The woman in the ad is shown exclaiming at the end that having Dabur honey ensures fitness, which in turn ensures that she will look good, thereby making her partner jealous of how she is suddenly ‘more desirable’. First of all, if your partner is jealous, it is not cute, it is a sign of being controlling because no one has the right to dictate how you should look or behave. And secondly, yes, fitness is great and looking good makes anyone feel more confident but let’s do this for ourselves and not for how someone else will perceive us.

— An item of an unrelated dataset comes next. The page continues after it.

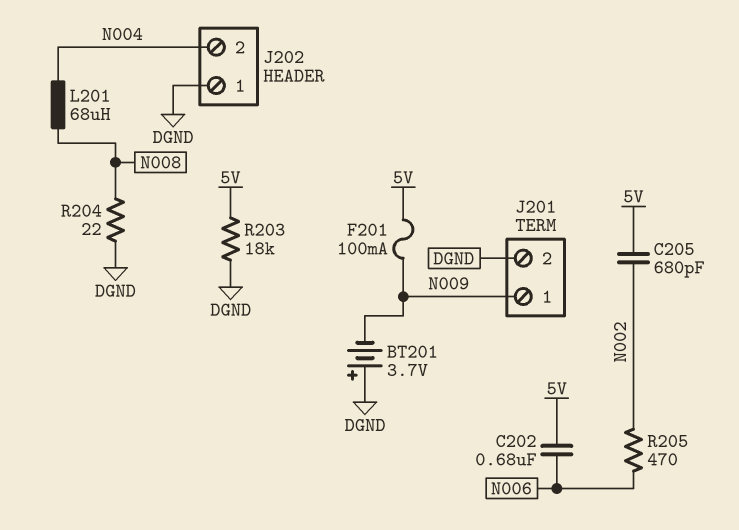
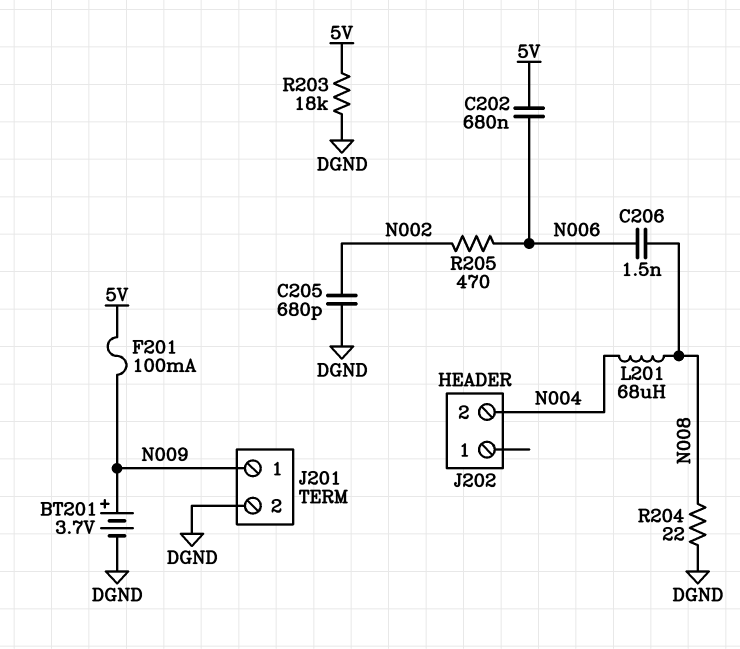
BT201: 3.7V (plus DGND, minus N009) -> 3.7V (plus N009, minus DGND)
C205: 680pF (5V, N002) -> 680pF (DGND, N002)
C206: none -> 1.5nF (N006, N008)
J202 pin 1: DGND -> none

The idea of looking good for society, for your partner or just to fit in, is making lives much more difficult for many across the world. Meaghan Ramsey, the Global Director of the Dove Self-Esteem Project says in a TED Talk that 6 out of 10 girls choose to not do something because they don’t think they look good enough. This is a dangerous notion that makes self-acceptance more difficult and even causes eating disorders and mental health issues in many people.

This ad could have showed how the couple doesn’t ‘need’ a mangalsutra to establish the overarching idea of commitment. If the point of the ad is to show a connection between fitness and Dabur honey, there could have been many other ways of making this it, but Y U did dis, Dabur? I would gladly consume Dabur honey if it can really contribute to my health, but I would never buy it if it is to look better for my partner or anyone else! As of now, as a responsible audience, let’s make wise consumption choices and not give in to what this ad propagates.